Wyatt DuBois, director of university public relations, said in an email the university has worked for years to “address salary inequities in the department.”
“The College of the Liberal Arts and the provost are actively working together to find a solution that aligns with the financial goals of the university while addressing concerns about the compensation levels of non-tenure-line faculty in the Department of English,” DuBois said.
As part of the university’s two-phase salary adjustment plan, Penn State raised salaries for English teaching faculty at each rank by $3,000 in January 2022, according to faculty.
However, Penn State scrapped the second phase, merit-based raises, because of “financial challenges facing the university,” DuBois said.
The English faculty’s claims that the department is the lowest paid at the university, and the salary information they provided, are difficult to verify.
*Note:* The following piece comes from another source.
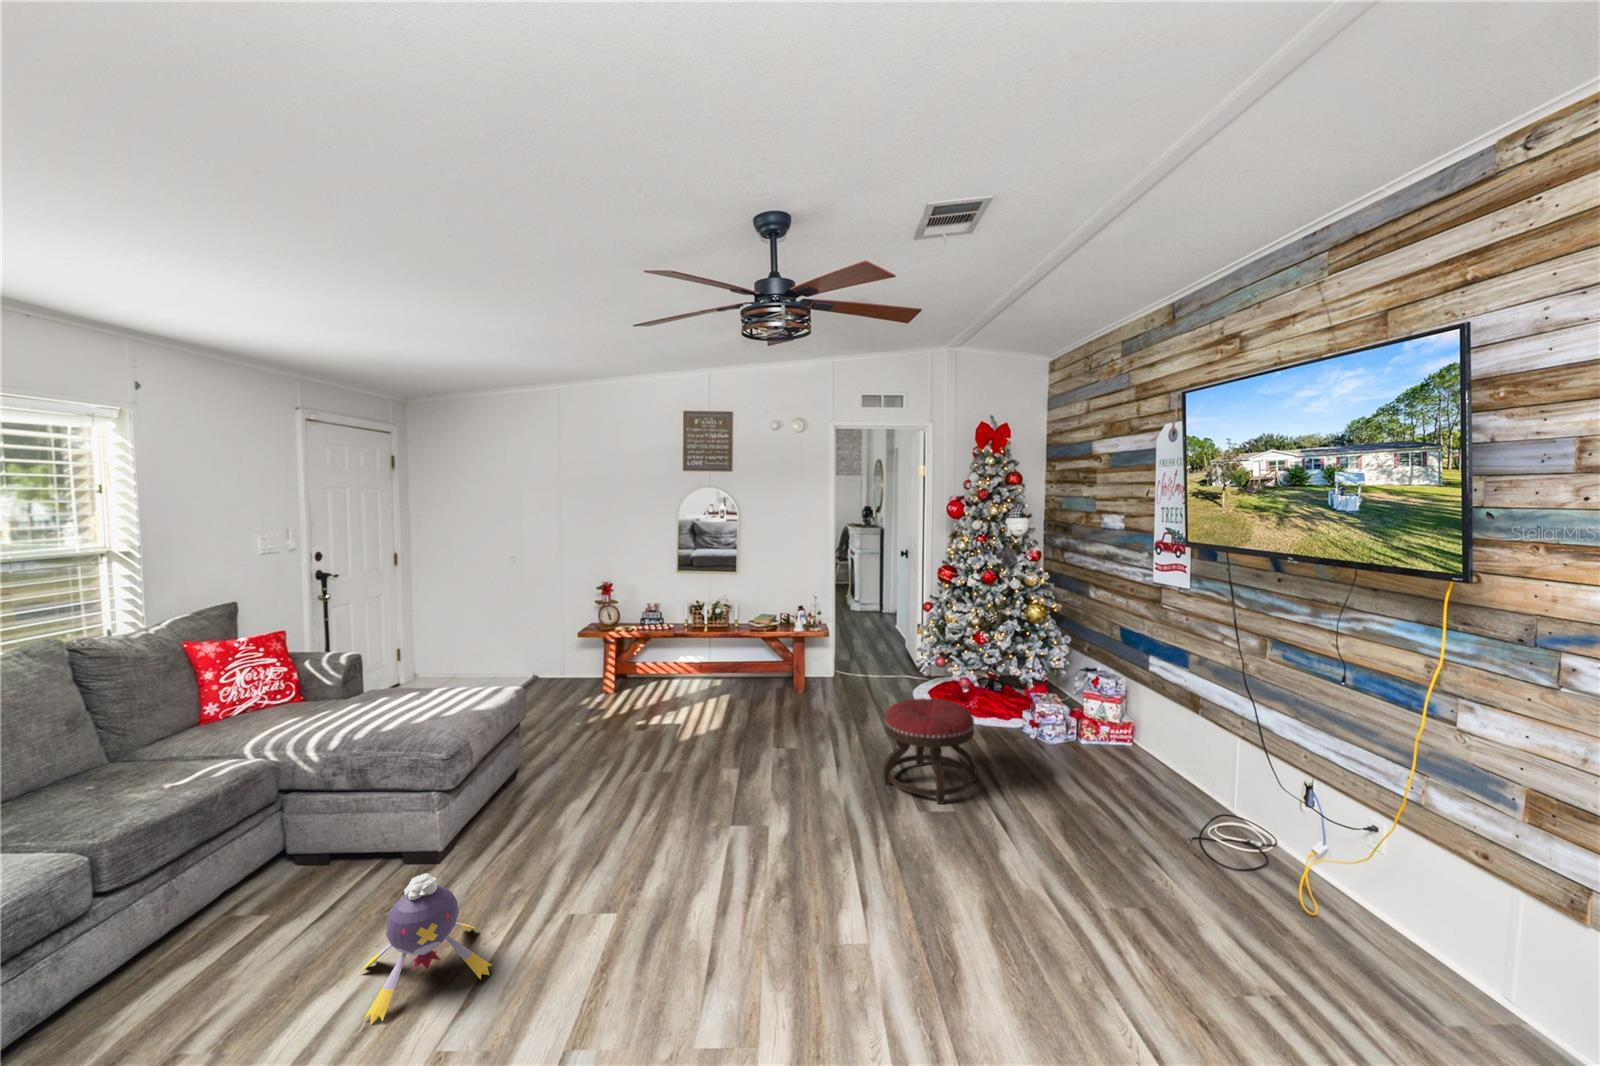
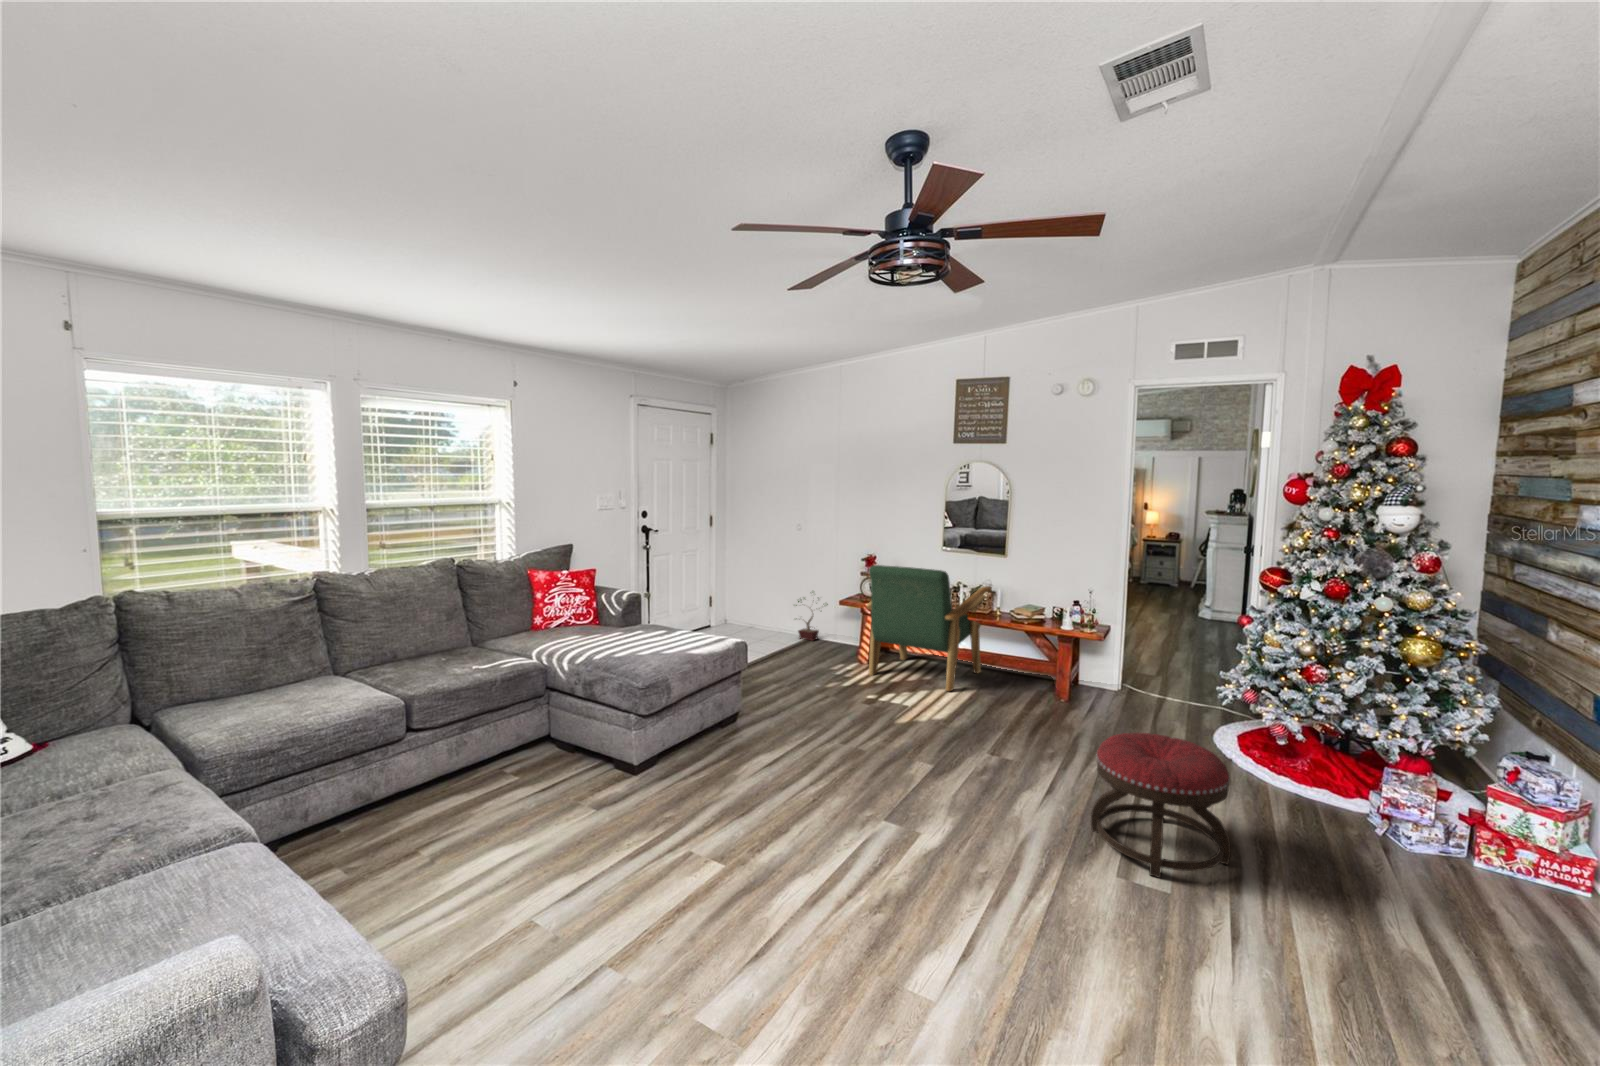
armchair: none [619,591,729,703] -> present [867,565,992,691]
potted plant: none [512,625,559,680] -> present [796,592,828,641]
plush toy: present [361,873,492,1025] -> none [510,776,619,882]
Penn State declined to provide salary ranges, or average salaries, for teaching faculty at the various ranks within the English department. Spotlight PA then shared the salary data faculty provided to offer the university a chance to comment or clarify. The university declined.
“We have nothing further to add,” DuBois said in an email.
Internal Penn State data shared with Spotlight PA suggest English department teaching faculty salaries are among the lowest in the College of the Liberal Arts. The data, available only to those with a university login, are specific only to the level of a college, not individual departments. Penn State’s special status as a “state-related” university shields it from having to release specific salary data, unlike most other public universities.
Under Penn State’s new budget model, the College of the Liberal Arts is supposed to receive a 4% budget increase in fiscal year 2024. Penn State leaders have said no unit’s budget will increase by more than 4.6% or decrease by more than 4% each year.
Penn State declined a Spotlight PA request to speak with someone at the university about the new budget model and how it could affect individual departments.
Sharon Myers, an assistant teaching professor of English, told Spotlight PA she teaches about 175 students a year and grades thousands of pages of student work. Many English teaching faculty at Penn State are on one-year contracts and often teach six or seven courses a year.
Myers said the pay and workload has led to a retention issue. She knows people who have left Penn State because other schools will pay more and require fewer courses. The $3,000 adjustment raised the salary floors, causing some new or recent hires to be paid salaries comparable to others in the department with years more experience, she said.
In December 2019, members of the teaching faculty appealed to the dean of the College of the Liberal Arts for a raise. In a letter shared with Spotlight PA, faculty recommended, among other things, a minimum salary of $56,000 for a seven-course load. The group argued Penn State has the lowest, or near the lowest, pay for non-tenure English faculty in the Big Ten.
Salary data Penn State shared with the federal Integrated Postsecondary Education Data System for the 2021-22 academic year show that Penn State faculty across all departments make less on average than Big Ten peers at all academic ranks.
Faculty who spoke with Spotlight PA said they were discouraged that the university broke its promises to improve pay, such as giving merit-based raises.
During a Jan. 24 meeting of Penn State’s Faculty Senate, Prawdzik questioned university President Neeli Bendapudi about the situation.
“I know that we will not be able to solve it overnight,” Bendapudi responded. “But if we are to truly be the place that everybody wants to come, we must address that.”